(Rendered images with source text)
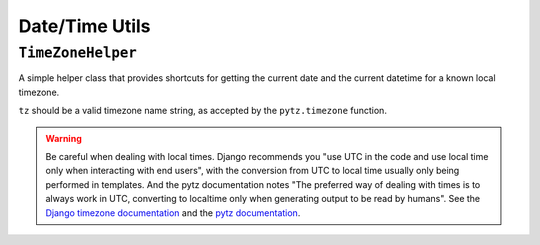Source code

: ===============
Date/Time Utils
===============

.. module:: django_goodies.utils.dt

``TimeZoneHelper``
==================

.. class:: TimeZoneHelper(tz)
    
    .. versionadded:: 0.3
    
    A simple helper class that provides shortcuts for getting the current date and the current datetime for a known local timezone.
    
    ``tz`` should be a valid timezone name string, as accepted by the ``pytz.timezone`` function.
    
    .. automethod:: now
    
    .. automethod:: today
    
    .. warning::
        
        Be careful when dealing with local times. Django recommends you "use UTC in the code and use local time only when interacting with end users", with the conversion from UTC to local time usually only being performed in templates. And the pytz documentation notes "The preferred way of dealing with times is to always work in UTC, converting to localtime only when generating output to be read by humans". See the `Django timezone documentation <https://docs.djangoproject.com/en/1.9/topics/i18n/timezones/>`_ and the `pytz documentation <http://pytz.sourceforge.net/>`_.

▶ [Task goal]:
Please copy the data above exactly, omitting the pictures.

▶ [Answer space]:
Source code

: ===============
Date/Time Utils
===============

.. module:: django_goodies.utils.dt

``TimeZoneHelper``
==================

.. class:: TimeZoneHelper(tz)
    
    .. versionadded:: 0.3
    
    A simple helper class that provides shortcuts for getting the current date and the current datetime for a known local timezone.
    
    ``tz`` should be a valid timezone name string, as accepted by the ``pytz.timezone`` function.
    
    .. automethod:: now
    
    .. automethod:: today
    
    .. warning::
        
        Be careful when dealing with local times. Django recommends you "use UTC in the code and use local time only when interacting with end users", with the conversion from UTC to local time usually only being performed in templates. And the pytz documentation notes "The preferred way of dealing with times is to always work in UTC, converting to localtime only when generating output to be read by humans". See the `Django timezone documentation <https://docs.djangoproject.com/en/1.9/topics/i18n/timezones/>`_ and the `pytz documentation <http://pytz.sourceforge.net/>`_.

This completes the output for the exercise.